Mais comme l’affirmait un autre grand maître du surréalisme, René Magritte, dans son tableau «La trahison des images», qui représente une pipe, «Ceci n’est pas une pipe». De cette fameuse pipe, le grand maître disait «me l’a-t-on assez reprochée! Et pourtant, pouvez-vous la bourrer ma pipe? Non, n’est-ce pas, elle n’est qu’une représentation. Donc si j’avais écrit sous mon tableau ‘Ceci est une pipe’, j’aurais menti!».
En apposant un mot et une image sur une coquille vide, l’Algérie tente, encore une fois, de faire illusion. Alors non, «ceci n’est pas un caftan», chers voisins.

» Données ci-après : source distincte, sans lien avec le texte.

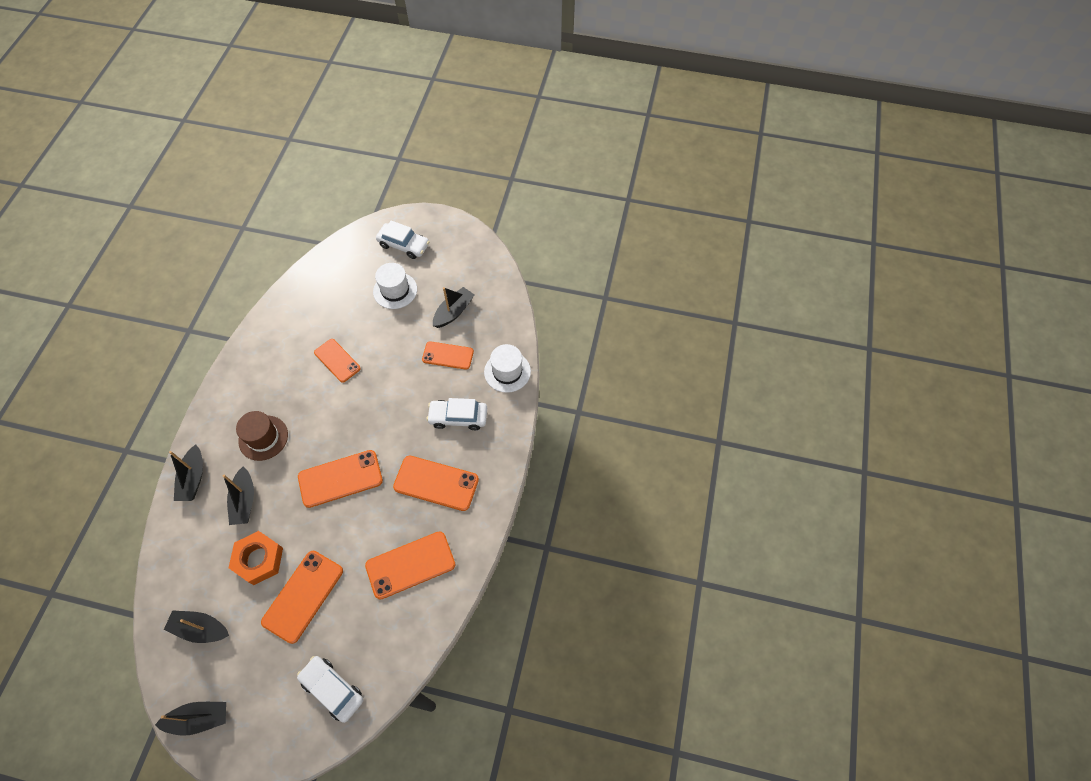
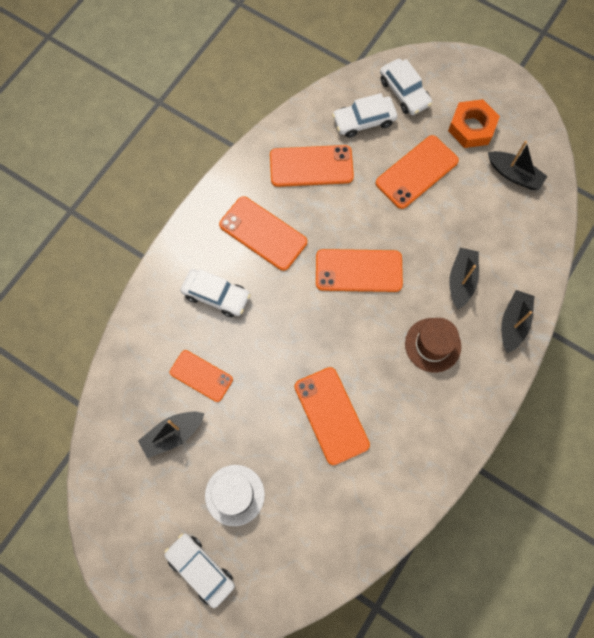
camera: 160 degrees left, 10 degrees up
(199, 718) = (519, 106): black boat -> none
(259, 559) = (453, 218): orange nut -> orange nut (471, 127)
(337, 360) = (331, 415): orange phone -> orange phone, size x1.50
(369, 636) = (364, 121): none -> white car
(507, 371) = (142, 331): white hat -> none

Pouvez-vous le fabriquer? Disposez-vous seulement du savoir-faire nécessaire à sa confection? La réponse est non, et si nous vous disions que ceci est un caftan, nous vous mentirions. Ainsi va le merveilleux monde du surréalisme... Pendant que nos artisans dialoguent avec Salvador Dali à Casablanca, d’autres donnent raison à René Magritte et se bercent d’illusions à Alger.